Straws, Scraps and Intuition

By The Cog Blog Archives
Cover image for  article: Straws, Scraps and Intuition

One of my favorite quotes from the great Jeremy Bullmore goes as follows: “People build brands the way birds build nests. Through the straws and scraps they chance upon.” It’s a wonderful summation of how it’s people who build brands -- and why all channels, all the straws and scraps -- have to work together, to fit together to build the whole. There’s a lesson too for how we work.

This week sees the annual asi video and audio audience measurement conference. This year it is virtual, of course, and consequently attracting a wider audience than usual. The asi event has been going for nigh on 30 years. It’s a coming together of those who measure audiences, those who care about the techniques and the results that emerge from different variations.

Audience measurement, along with data and an understanding of a client’s business, provide the raw materials, but those alone aren’t sufficient to create a plan. For that you need intuition, and a degree of integrity in how you apply it. This is something we often forget in a world of optimizers, spreadsheets, and the latest shiny tool.

Intuition in the media world as in most others comes with experience, with an innate understanding built over time of how different channels work, how they fit together, how they combine to create a campaign.

There’s no single course teaching "intuition" or "experience," but there are events from which you can learn where to find and how to use the straws and the scraps. Over time, the more you learn, the more valuable you become. But you have to serve your time.

Some learn quicker than others, some develop their skills further, some become expert at recognizing it in others.

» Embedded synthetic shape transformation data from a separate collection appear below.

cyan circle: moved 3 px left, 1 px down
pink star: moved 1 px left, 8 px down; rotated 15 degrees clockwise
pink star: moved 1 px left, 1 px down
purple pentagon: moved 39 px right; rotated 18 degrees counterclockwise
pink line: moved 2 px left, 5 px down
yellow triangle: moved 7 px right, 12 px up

As Steve Jobs once said: "Creativity is just connecting things. When you ask creative people how they did something, they feel a little guilty because they didn’t really do it, they just saw something."

It’s the same with great planners. They put in the hours, they spend ages on the data and the research, then they "just see something."

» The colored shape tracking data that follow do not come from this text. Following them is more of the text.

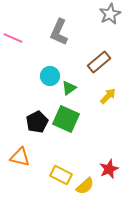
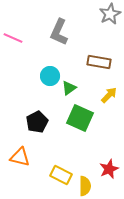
brown rectangle: rotated 50 degrees clockwise
yellow arrow: moved 1 px right, 1 px up
green square: moved 14 px right, 1 px up
yellow semicircle: rotated 48 degrees counterclockwise
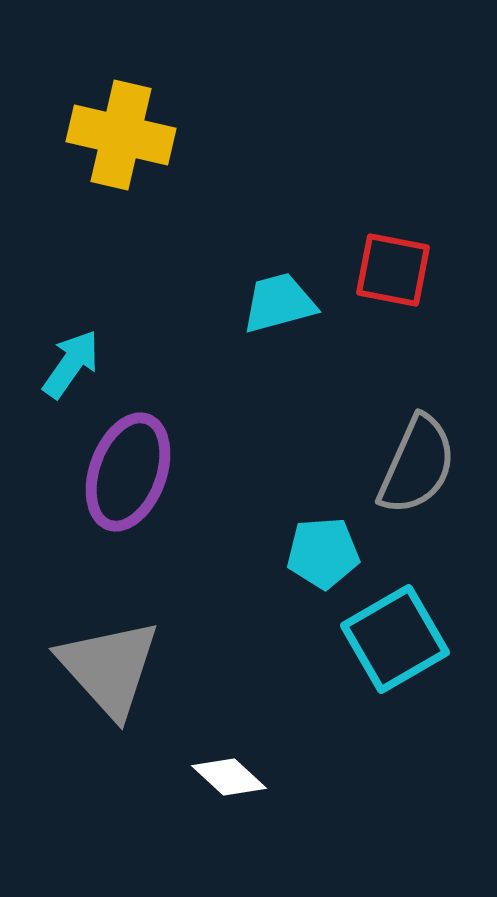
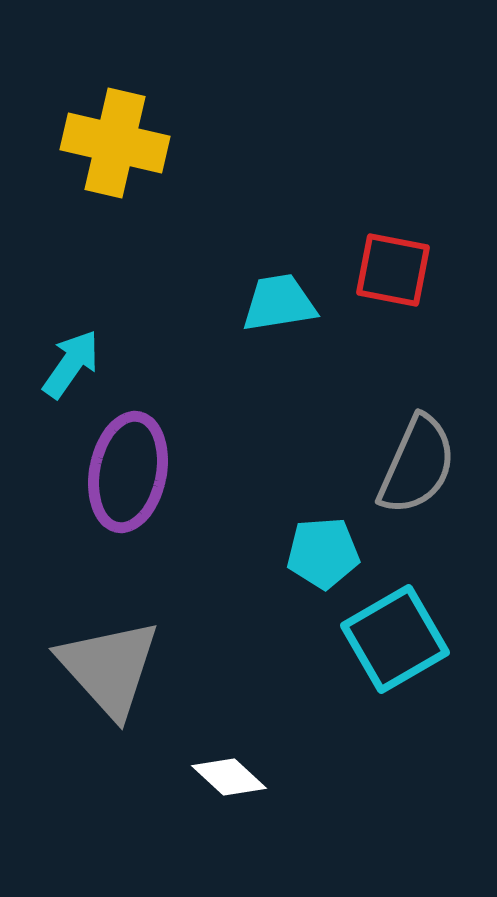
yellow cross: moved 6 px left, 8 px down
cyan trapezoid: rotated 6 degrees clockwise
purple ellipse: rotated 9 degrees counterclockwise
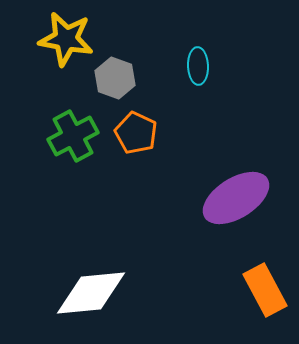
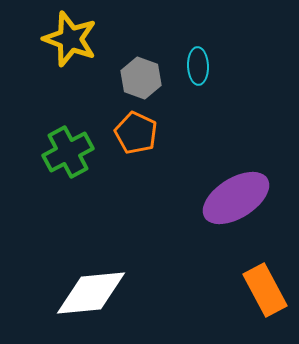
yellow star: moved 4 px right; rotated 10 degrees clockwise
gray hexagon: moved 26 px right
green cross: moved 5 px left, 16 px down
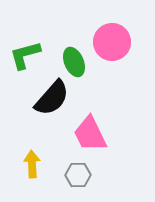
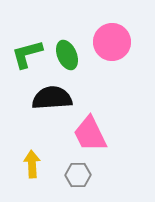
green L-shape: moved 2 px right, 1 px up
green ellipse: moved 7 px left, 7 px up
black semicircle: rotated 135 degrees counterclockwise
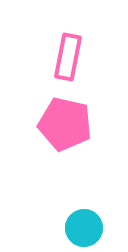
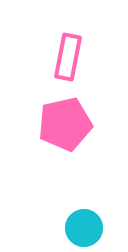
pink pentagon: rotated 26 degrees counterclockwise
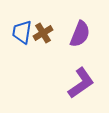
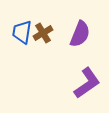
purple L-shape: moved 6 px right
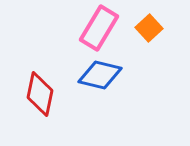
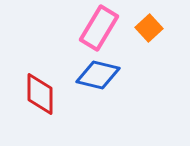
blue diamond: moved 2 px left
red diamond: rotated 12 degrees counterclockwise
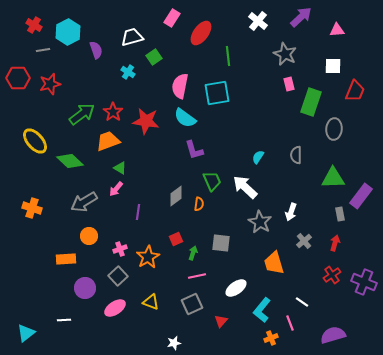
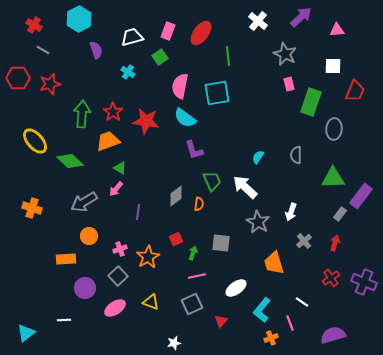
pink rectangle at (172, 18): moved 4 px left, 13 px down; rotated 12 degrees counterclockwise
cyan hexagon at (68, 32): moved 11 px right, 13 px up
gray line at (43, 50): rotated 40 degrees clockwise
green square at (154, 57): moved 6 px right
green arrow at (82, 114): rotated 48 degrees counterclockwise
gray rectangle at (340, 214): rotated 48 degrees clockwise
gray star at (260, 222): moved 2 px left
red cross at (332, 275): moved 1 px left, 3 px down
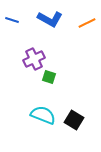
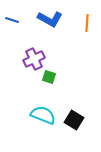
orange line: rotated 60 degrees counterclockwise
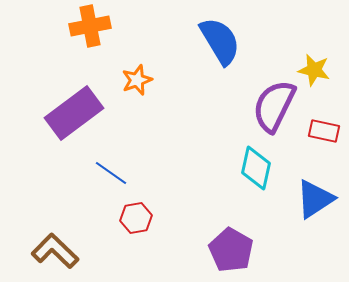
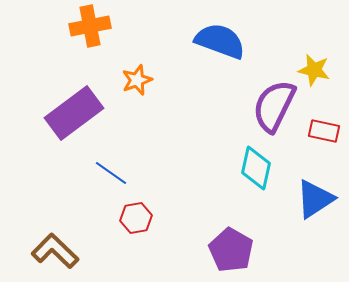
blue semicircle: rotated 39 degrees counterclockwise
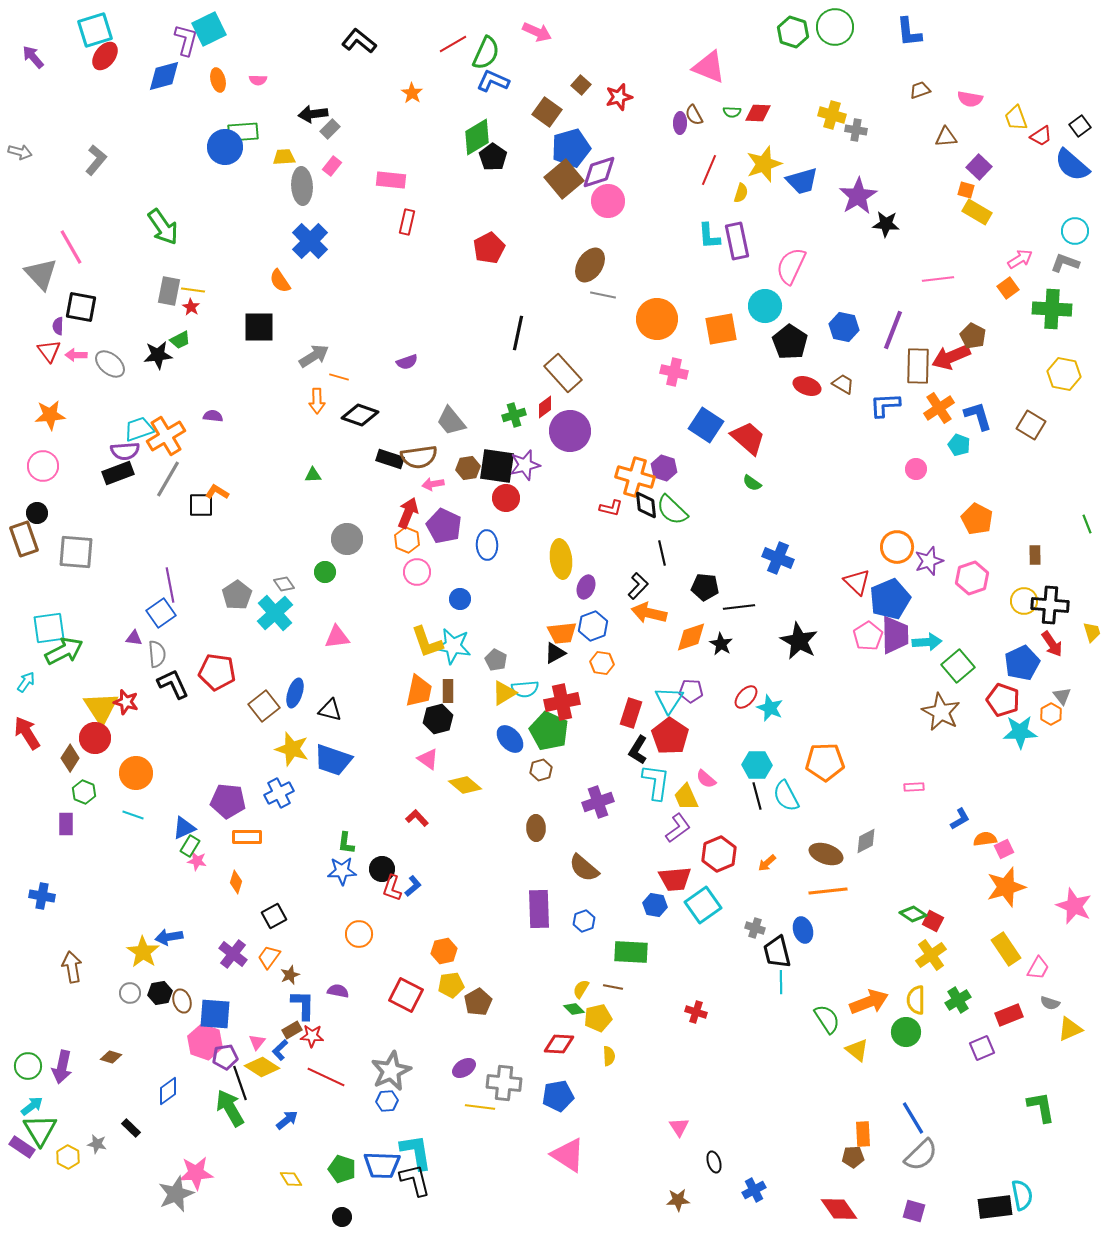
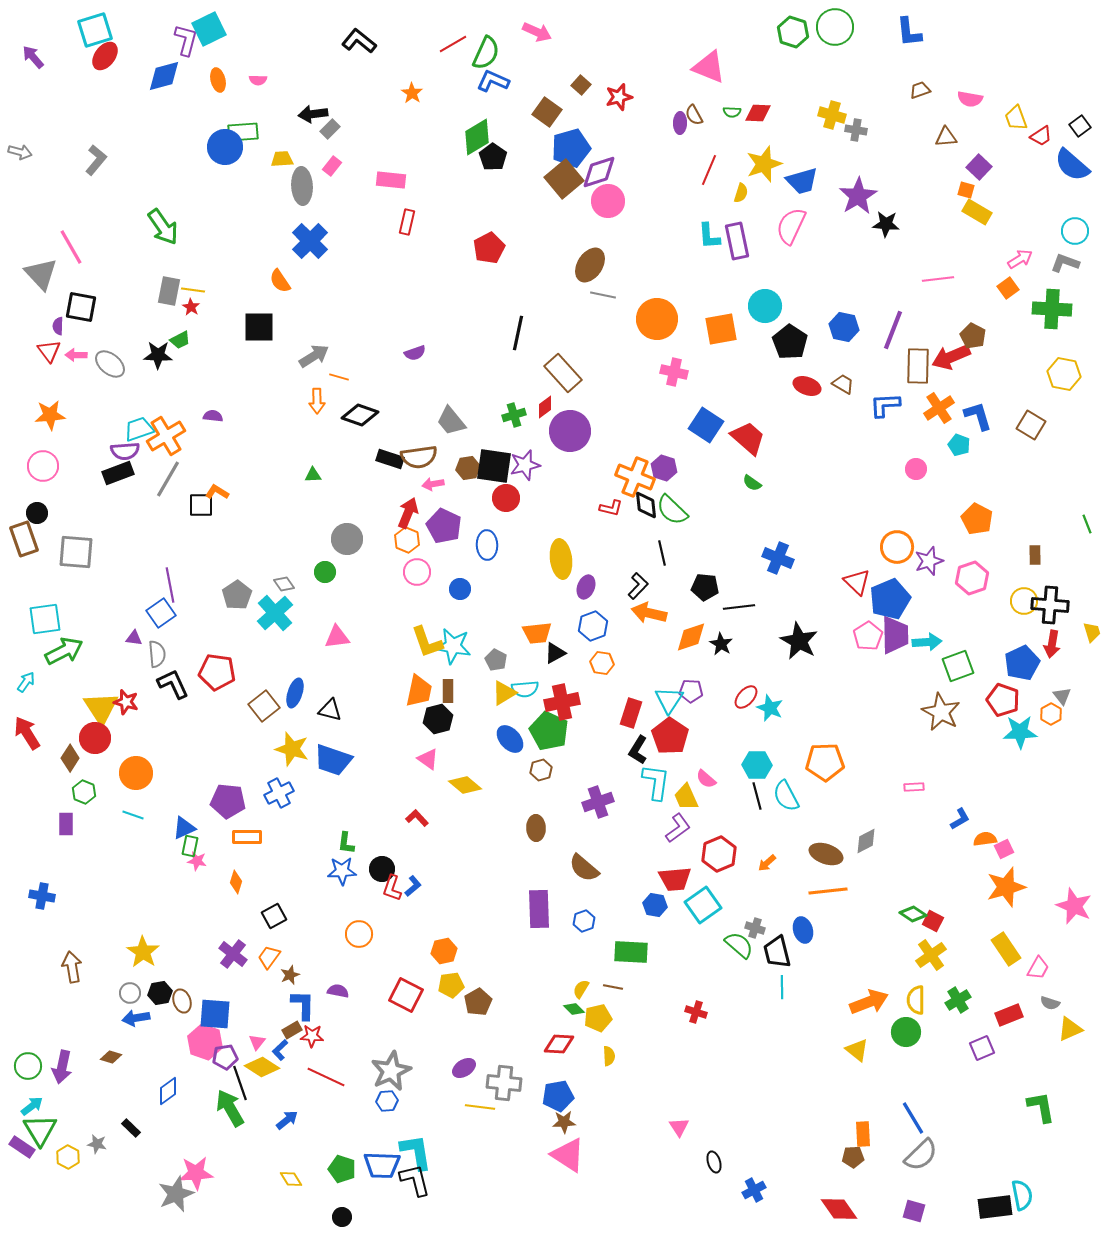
yellow trapezoid at (284, 157): moved 2 px left, 2 px down
pink semicircle at (791, 266): moved 40 px up
black star at (158, 355): rotated 8 degrees clockwise
purple semicircle at (407, 362): moved 8 px right, 9 px up
black square at (497, 466): moved 3 px left
orange cross at (635, 477): rotated 6 degrees clockwise
blue circle at (460, 599): moved 10 px up
cyan square at (49, 628): moved 4 px left, 9 px up
orange trapezoid at (562, 633): moved 25 px left
red arrow at (1052, 644): rotated 44 degrees clockwise
green square at (958, 666): rotated 20 degrees clockwise
green rectangle at (190, 846): rotated 20 degrees counterclockwise
blue arrow at (169, 937): moved 33 px left, 81 px down
cyan line at (781, 982): moved 1 px right, 5 px down
green semicircle at (827, 1019): moved 88 px left, 74 px up; rotated 16 degrees counterclockwise
brown star at (678, 1200): moved 114 px left, 78 px up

I’ve always maintained that you can tell you're in the presence of serious talent when your reaction to some insight is, "Well yes, duh, of course." But at the same time you know you would never in a million years have come up with that thought.

As a child I used to enjoy ice galas. My favorite bit was the guy who came on, flailed around, almost fell dozens of times, knocked everything over, then somehow managed to get off without injuring himself and others.

I was told he was the best skater. He had to be brilliant to be that apparently bad.

He’d learnt his craft. He’d earned the right to showcase his skills in his own way.

We are in severe danger of believing in the power of the shortcut, and of letting machines replace craft skills.

Learn where to find the straw and the scraps; without them there’s no nest.